» **QUOTED PASSAGE**
------------------------------------------------------------

When Kitt Williams was 8, she took a break from watching Gilligan’s Island to look for a snack in the kitchen—a simple quest that would become a pivotal career moment. Spying her mom’s leftover cornbread on the counter, she used it to make a ham and cheese sandwich.
“I loved the taste of it,” Williams says. “From that moment on, every time she had cornbread, I would make a cornbread sandwich.”
Now Williams owns Kitt’s Kornbread Sandwich and Pie Bar in downtown Jefferson. Hungry customers often line up down the block for her cornbread creation—two decades after it debuted.
But the journey to her culinary empire was anything but linear.
Williams and her mother, Sarah Rosetta Williams, moved from Dallas to Jefferson, a small town about 45 miles northwest of Shreveport, Louisiana, in 1992 to open a bed and breakfast. But when Sarah received a breast cancer diagnosis, the duo returned to the Metroplex for her treatments.
They eventually moved back to Jefferson and turned the bed and breakfast into a diner to make use of Sarah’s culinary talents. “She could look in the refrigerator and see five things and find a whole meal out of that,” Kitt says.
In 2003, the duo moved downtown to open Jefferson’s House of Pies, an eatery that whipped up sweet and savory dishes, from Cajun meat pies to buttermilk pies. As the business grew, diners repeatedly requested sandwiches.
“I thought, ‘Well, if I ever do a sandwich, it’s going to have to be something different,’ ” Kitt says.
One of the signature menu items was Sarah’s famous chicken and dumplings soup, which they started pairing with broccoli cornbread. One day, Kitt had a flashback to her childhood in the kitchen.
“The broccoli cornbread smells really good coming out of the oven,” she explains. “And it just hit me: oh, cornbread sandwich. I used to do that, and I wonder if other people would want that.”
It proved to be an instant hit.
When Hurricane Katrina devastated New Orleans in 2005, it also affected Jefferson’s tourism traffic, Kitt says, prompting the Williamses to shut down the business and sell everything. After a few unsuccessful months of selling food at Canton’s First Monday Trade Days, a massive flea market closer to Dallas, Kitt’s dread of having to work an office job inspired her to return to Jefferson and reopen the business with the cornbread sandwich as the star of the menu.

------------------------------------------------------------

» **Multi-view geometry data**
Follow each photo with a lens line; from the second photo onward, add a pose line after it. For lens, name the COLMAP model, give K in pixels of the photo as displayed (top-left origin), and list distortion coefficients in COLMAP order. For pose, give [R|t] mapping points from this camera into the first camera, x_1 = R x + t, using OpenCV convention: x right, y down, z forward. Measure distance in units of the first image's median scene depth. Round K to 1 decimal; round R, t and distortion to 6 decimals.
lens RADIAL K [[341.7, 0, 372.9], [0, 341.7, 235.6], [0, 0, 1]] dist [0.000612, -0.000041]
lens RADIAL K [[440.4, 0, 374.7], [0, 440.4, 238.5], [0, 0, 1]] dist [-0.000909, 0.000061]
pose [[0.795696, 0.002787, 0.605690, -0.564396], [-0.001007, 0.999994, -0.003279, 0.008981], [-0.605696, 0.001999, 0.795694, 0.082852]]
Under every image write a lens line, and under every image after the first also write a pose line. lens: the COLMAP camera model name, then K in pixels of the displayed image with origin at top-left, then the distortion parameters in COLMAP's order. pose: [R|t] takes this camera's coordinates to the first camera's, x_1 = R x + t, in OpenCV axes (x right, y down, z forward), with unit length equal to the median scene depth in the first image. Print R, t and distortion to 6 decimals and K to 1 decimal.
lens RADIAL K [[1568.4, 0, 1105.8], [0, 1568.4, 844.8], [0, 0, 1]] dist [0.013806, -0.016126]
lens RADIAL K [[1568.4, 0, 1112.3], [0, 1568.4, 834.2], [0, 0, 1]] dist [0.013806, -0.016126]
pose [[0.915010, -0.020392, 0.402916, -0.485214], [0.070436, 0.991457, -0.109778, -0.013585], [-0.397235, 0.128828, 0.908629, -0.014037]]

------------------------------------------------------------

» **TASKS TO PERFORM**
a) Answer these from the article on Kitt Williams's cornbread sandwich:
(i) What TV show was Williams watching at age 8 when she went looking for a snack?
(ii) In what year did the duo open Jefferson's House of Pies?
(iii) Which soup did they start pairing with broccoli cornbread?
b) Please carry on the article on Kitt Williams's cornbread sandwich, beginning after its final paragraph.

» **ANSWERS FOR THE TASKS**
a)
(i) Gilligan's Island
(ii) 2003
(iii) Sarah's chicken and dumplings soup

b)
They reopened in their old location but quickly outgrew it as demand spiked. Kitt found a larger space in 2009, in a nearby former drugstore that needed a total renovation.
The booths and tables were a bargain, a $300 yard sale find, and the oven was a steal on eBay. The bar was delivered an hour before the grand opening of Kitt’s Kornbread Sandwich and Pie Bar. The old neon sign from Jefferson’s House of Pies has an honorary spot in the front window.
One of Kitt’s main challenges was perfecting the cornbread recipe so it wasn’t too greasy or crumbly. Concocting the top-secret formula for their three flavors—original, broccoli and jalapeño (the most popular)—was a two-year mission that’s constantly tweaked due to supply changes.
On Saturdays, the crowds stack up, like the ham, turkey and cheese between two slices of cornbread.
“If you’ve never had it, we always say you should get the jalapeño club all the way because that has the biggest wow factor when you first bite into it,” Kitt says. Or order the Bigfoot Texan—a double-patty burger smothered with Texas chili, cheese and jalapeños followed by a slice from one of their most popular pies, buttermilk and chocolate pecan.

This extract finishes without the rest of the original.